**Exercise requirements:** Repeat exactly the lines from the line containing "Rendered at 1500 by 844 pixels." through the last line of the records below, inclusive, and nothing else.
+++ Task input +++
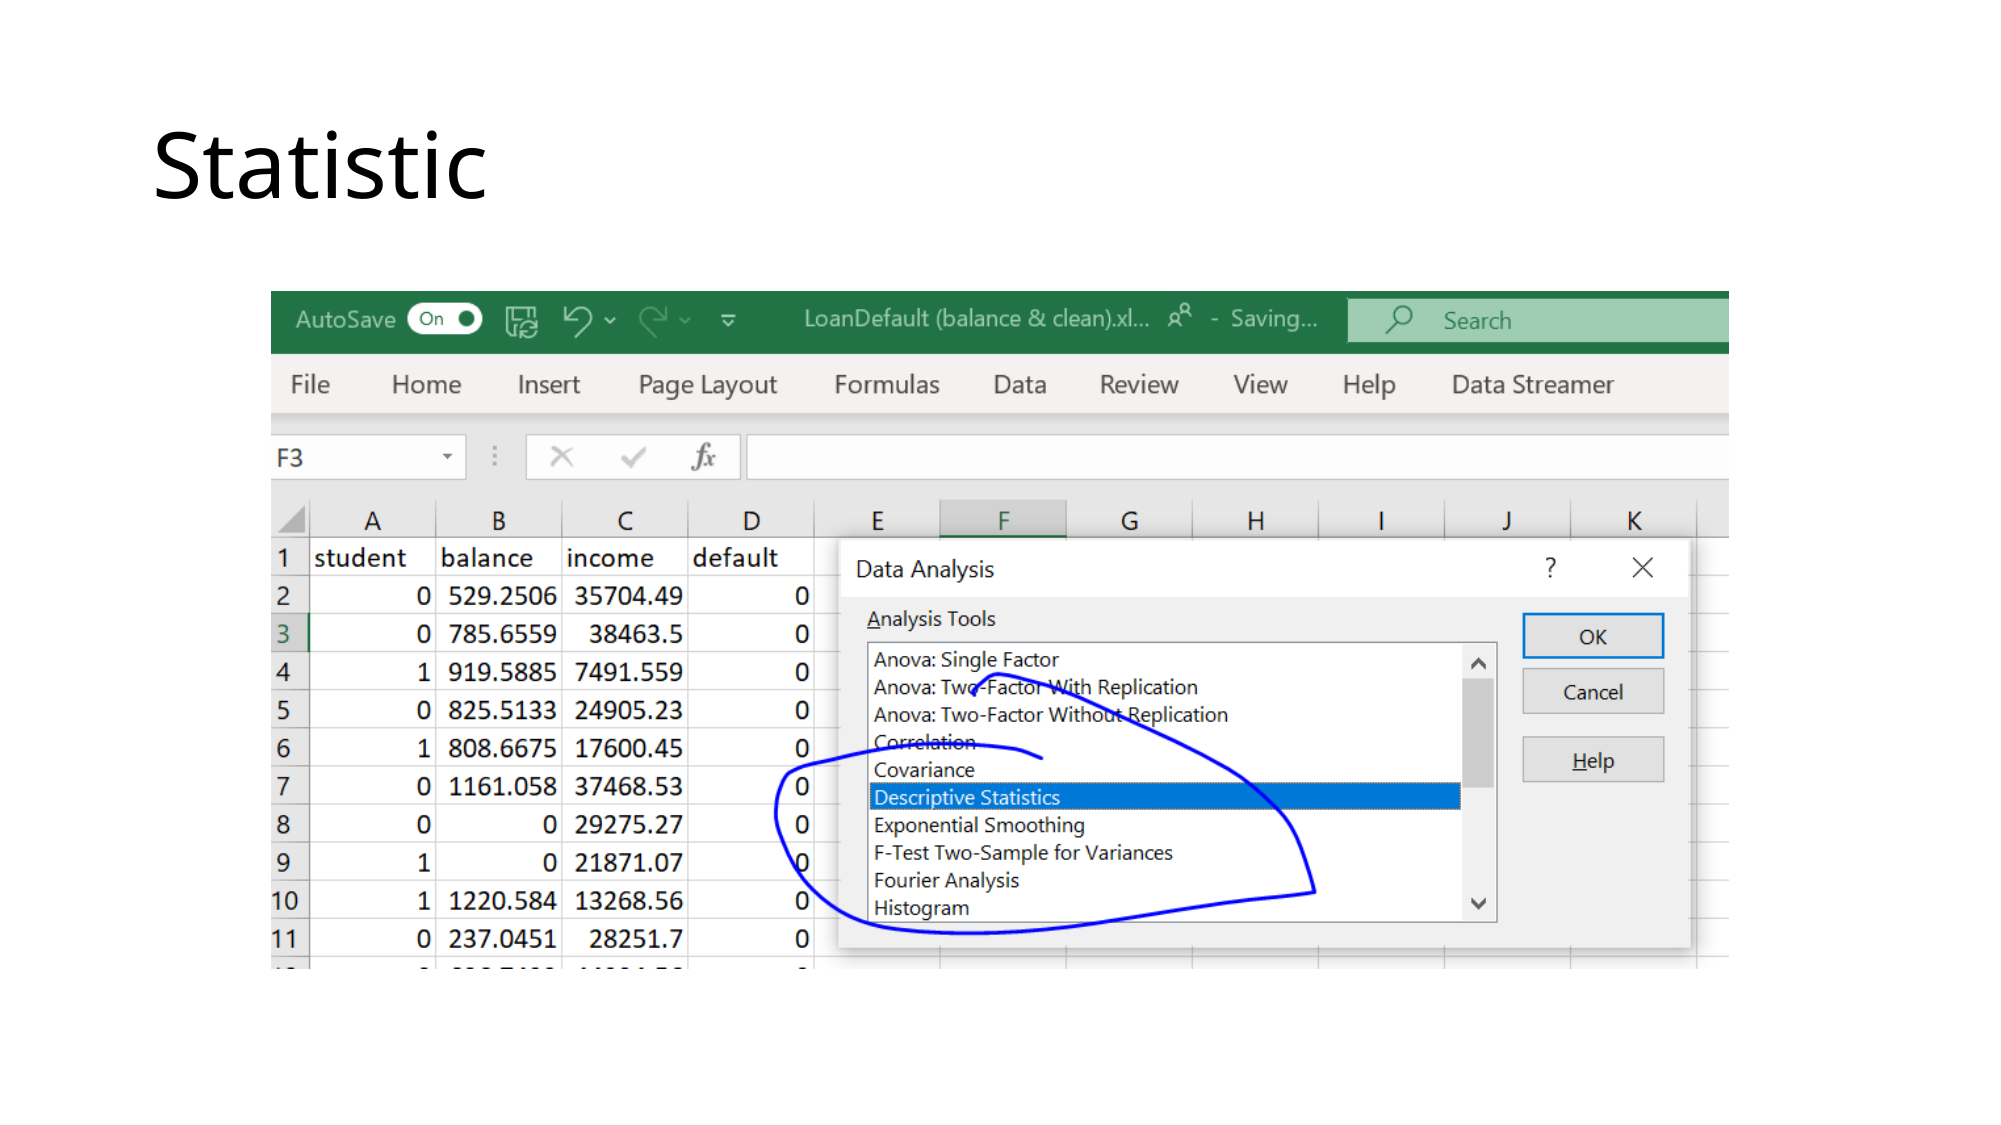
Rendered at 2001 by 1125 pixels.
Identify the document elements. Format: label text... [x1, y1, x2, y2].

title Statistic [137, 59, 1863, 278]
picture [271, 291, 1729, 969]
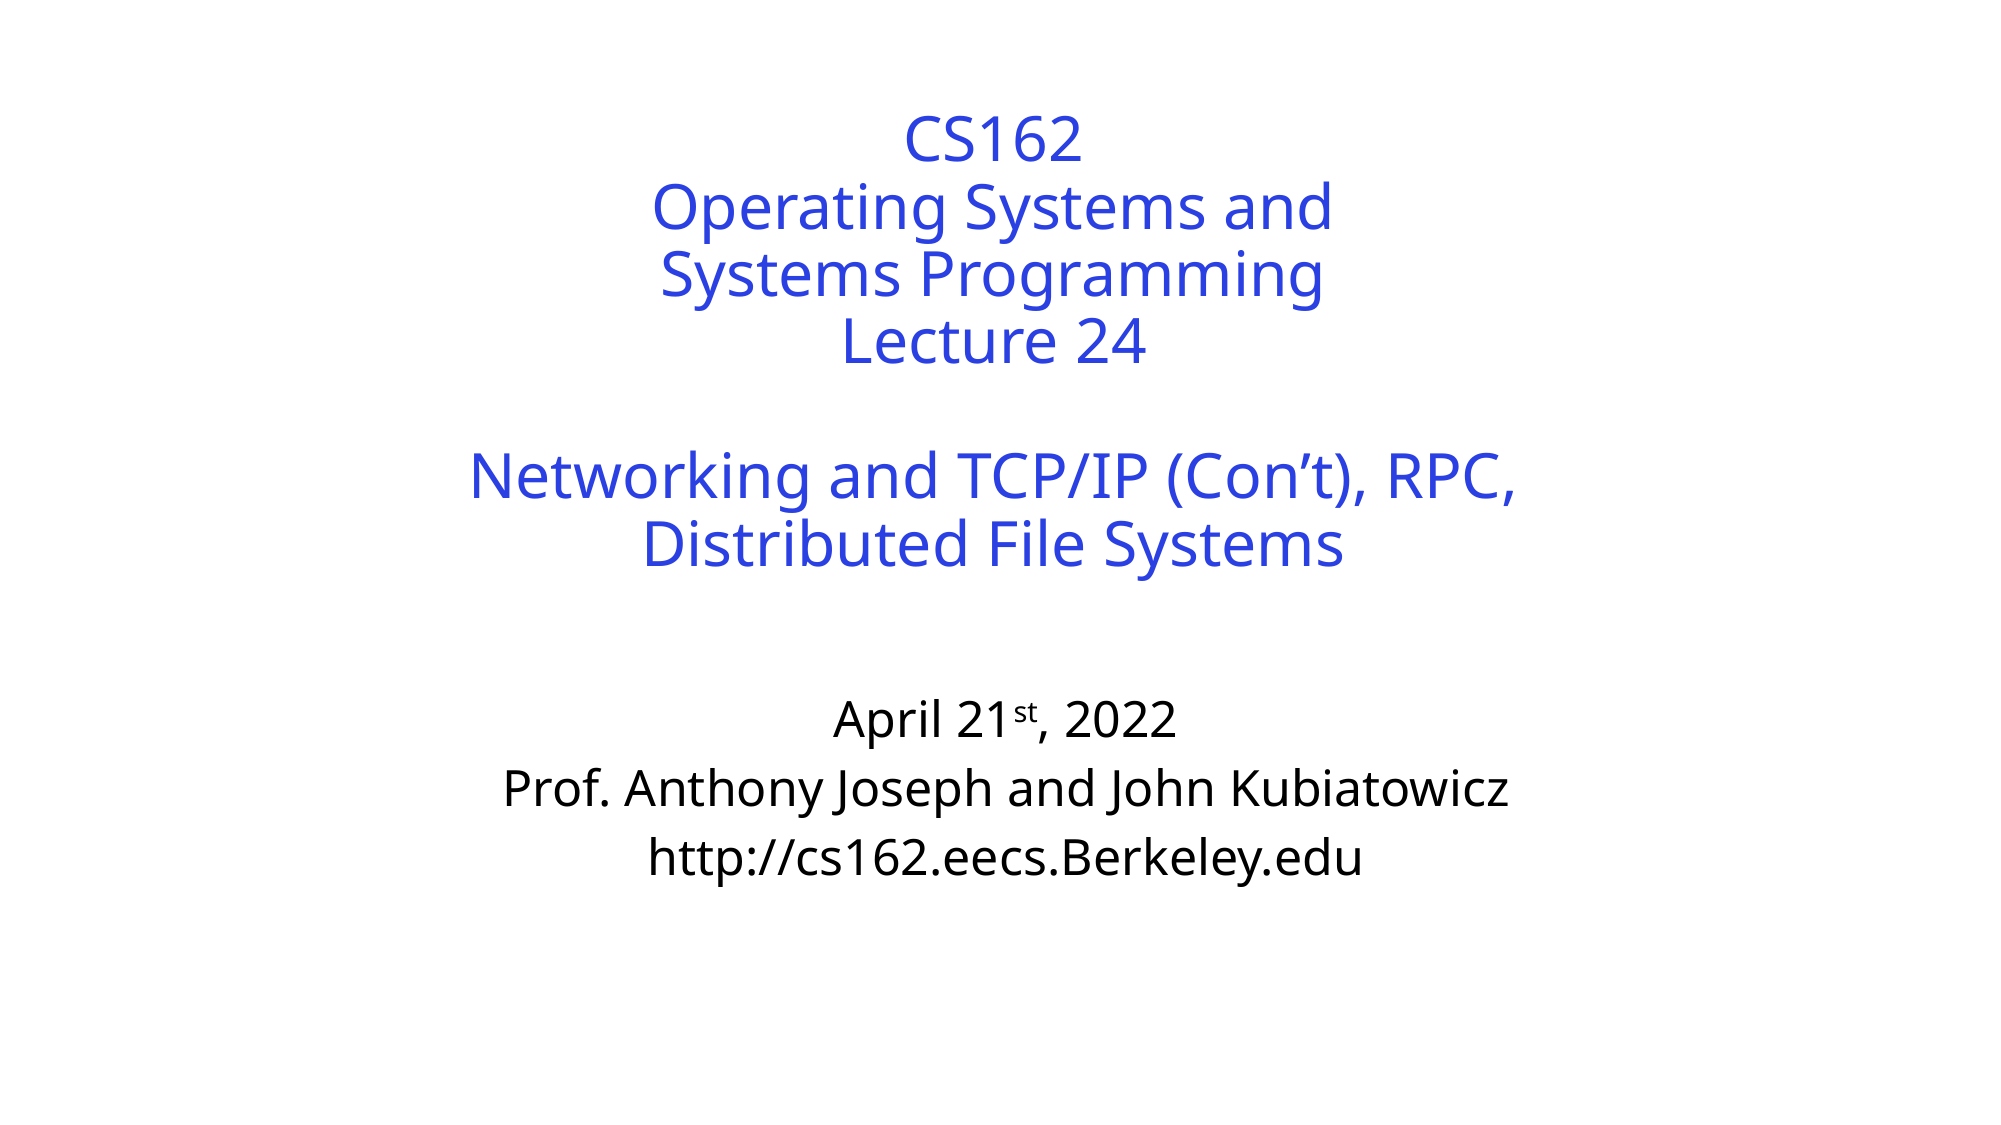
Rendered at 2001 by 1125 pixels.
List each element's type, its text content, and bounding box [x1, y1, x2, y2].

subtitle April 21st, 2022 Prof. Anthony Joseph and John Kubiatowicz http://cs162.eecs.Berkeley.edu [350, 687, 1663, 925]
title CS162 Operating Systems and Systems Programming Lecture 24 Networking and TCP/IP (Con’t), RPC, Distributed File Systems [137, 212, 1850, 550]
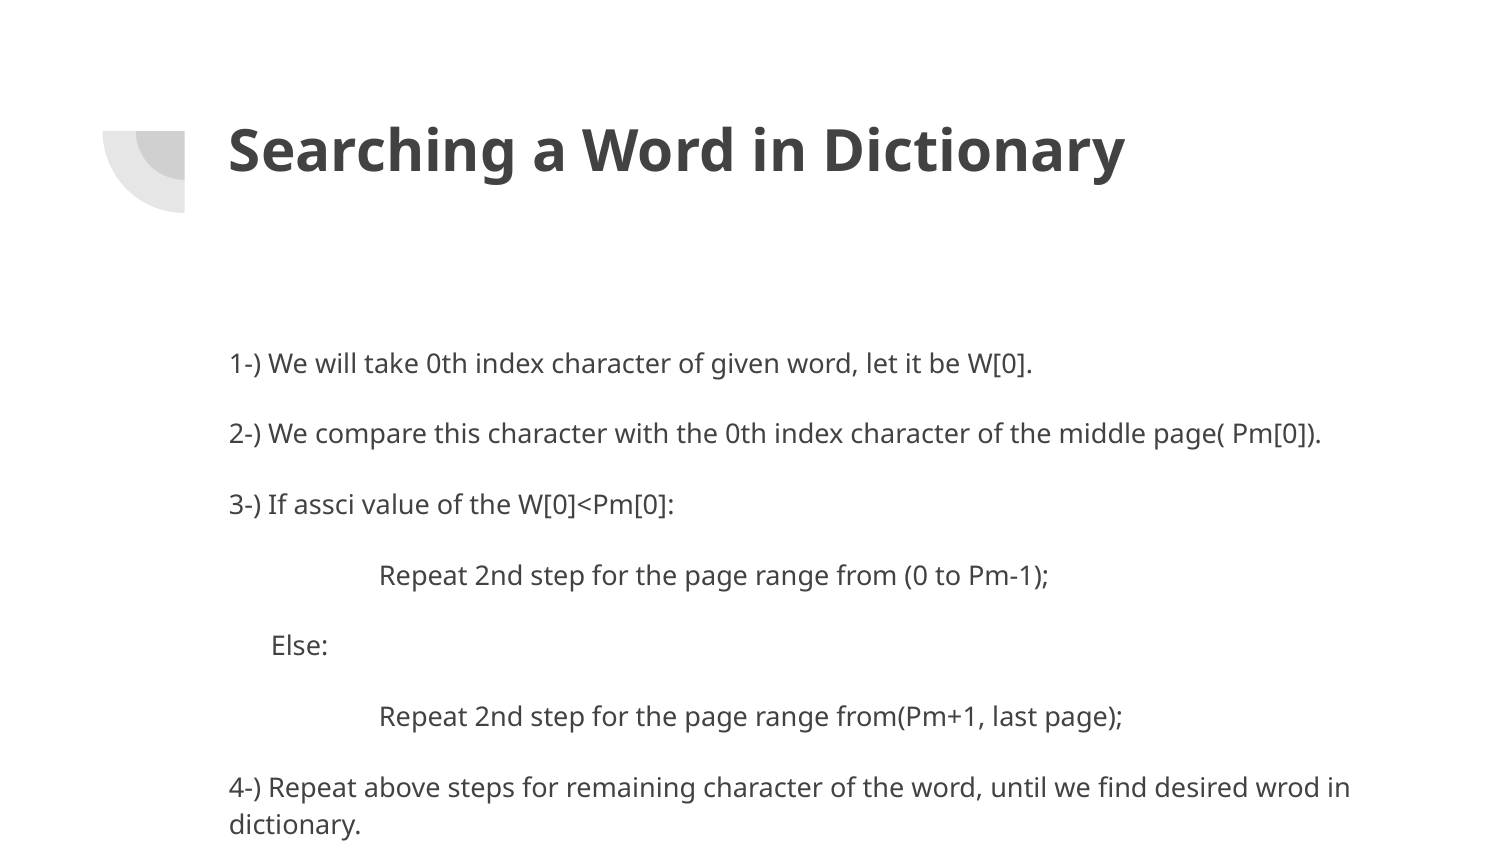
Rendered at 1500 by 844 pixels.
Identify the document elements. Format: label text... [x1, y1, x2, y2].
+++
**Solution to this task:**
Rendered at 1500 by 844 pixels.
Identify the document elements. Format: label text... [x1, y1, x2, y2].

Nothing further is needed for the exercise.